O'Melveny represented respondent Antoine Jones pro bono, in association with Stephen C. Leckar, who argued the case before the Justices. O’Melveny partner Walter Dellinger and associate Micah W.J. Smith were the principal strategists and authors of the certiorari-stage and merits brief and helped prepare Leckar for oral argument.
In an opinion by Justice Scalia, the Court held that the Fourth Amendment's protection of "persons, houses, papers, and effects, against unreasonable searches and seizures" extends to private property such as an automobile, and that the government had no authority to place the GPS device without a valid warrant. "The Government physically occupied private property for the purpose of obtaining information. We have no doubt that such a physical intrusion would have been considered a 'search' within the meaning of the Fourth Amendment when it was adopted," Justice Scalia wrote, joined by Chief Justice John Roberts and Justices Anthony Kennedy, Clarence Thomas and Sonia Sotomayor.
In a groundbreaking concurring opinion, Justice Sotomayor echoed various themes that O’Melveny developed in its merits briefing.

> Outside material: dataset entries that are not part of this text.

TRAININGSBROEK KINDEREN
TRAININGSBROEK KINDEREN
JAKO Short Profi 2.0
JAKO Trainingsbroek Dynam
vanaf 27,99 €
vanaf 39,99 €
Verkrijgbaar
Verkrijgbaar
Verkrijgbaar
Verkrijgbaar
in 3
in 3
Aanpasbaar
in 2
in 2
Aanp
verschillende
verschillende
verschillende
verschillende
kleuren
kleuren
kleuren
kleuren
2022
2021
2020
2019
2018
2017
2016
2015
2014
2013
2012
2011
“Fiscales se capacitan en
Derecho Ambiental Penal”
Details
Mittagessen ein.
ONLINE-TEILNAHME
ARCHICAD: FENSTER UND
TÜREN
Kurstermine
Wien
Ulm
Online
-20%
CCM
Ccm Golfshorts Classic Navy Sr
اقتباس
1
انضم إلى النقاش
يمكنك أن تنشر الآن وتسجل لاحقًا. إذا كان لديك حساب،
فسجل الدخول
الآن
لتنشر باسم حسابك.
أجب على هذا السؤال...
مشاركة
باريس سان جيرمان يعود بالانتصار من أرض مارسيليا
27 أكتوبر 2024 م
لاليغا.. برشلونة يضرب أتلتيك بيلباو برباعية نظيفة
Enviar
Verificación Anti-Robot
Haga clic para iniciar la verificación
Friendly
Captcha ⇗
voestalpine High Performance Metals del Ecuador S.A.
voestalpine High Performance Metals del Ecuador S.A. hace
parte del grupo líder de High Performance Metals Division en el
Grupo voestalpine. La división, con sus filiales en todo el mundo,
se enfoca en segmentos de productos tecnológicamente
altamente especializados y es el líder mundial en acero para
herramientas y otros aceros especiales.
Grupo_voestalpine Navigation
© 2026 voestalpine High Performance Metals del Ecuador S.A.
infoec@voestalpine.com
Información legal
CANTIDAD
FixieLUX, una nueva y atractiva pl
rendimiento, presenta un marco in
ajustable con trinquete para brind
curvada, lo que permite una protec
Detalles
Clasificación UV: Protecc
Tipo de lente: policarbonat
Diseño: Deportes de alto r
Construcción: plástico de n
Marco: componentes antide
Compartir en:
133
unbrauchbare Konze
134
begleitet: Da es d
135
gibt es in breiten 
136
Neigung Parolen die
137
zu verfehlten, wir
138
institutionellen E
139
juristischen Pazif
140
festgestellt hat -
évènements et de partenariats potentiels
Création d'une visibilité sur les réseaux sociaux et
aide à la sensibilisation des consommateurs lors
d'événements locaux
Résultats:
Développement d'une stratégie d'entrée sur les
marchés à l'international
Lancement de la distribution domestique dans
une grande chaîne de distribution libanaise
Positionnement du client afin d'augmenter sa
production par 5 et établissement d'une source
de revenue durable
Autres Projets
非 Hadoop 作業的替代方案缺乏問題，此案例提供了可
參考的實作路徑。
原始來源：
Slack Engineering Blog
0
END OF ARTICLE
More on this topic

She noted that “because GPS monitoring is cheap in comparison to conventional surveillance techniques and, by design, proceeds surreptitiously, it evades the ordinary checks that constrain abusive law enforcement practices: ‘limited police resources and community hostility.’” And she added that “[a]wareness that the Government may be watching chills associational and expressive freedoms,” and permitting the Government “unfettered discretion” to track any person would threaten to “alter the relationship between citizen and government in a way that is inimical to democratic society.” She also rejected the notion that “secrecy [i]s a prerequisite for privacy.” All of these themes were developed in O’Melveny’s brief.
Concurring in the judgment, Justice Alito rejected Justice Scalia’s property-focused test, and instead argued that the Court should have ruled in Jones’s favor on the ground that the GPS tracking violated Jones’ “reasonable expectation of privacy.” Justice Alito reasoned that “society’s expectation has been that law enforcement agents and others would not -- and indeed, in the main, simply could not -- secretly monitor and catalogue every single movement of an individual’s car for a very long period.” Justice Alito was joined by Justices Ginsburg, Breyer, and Kagan.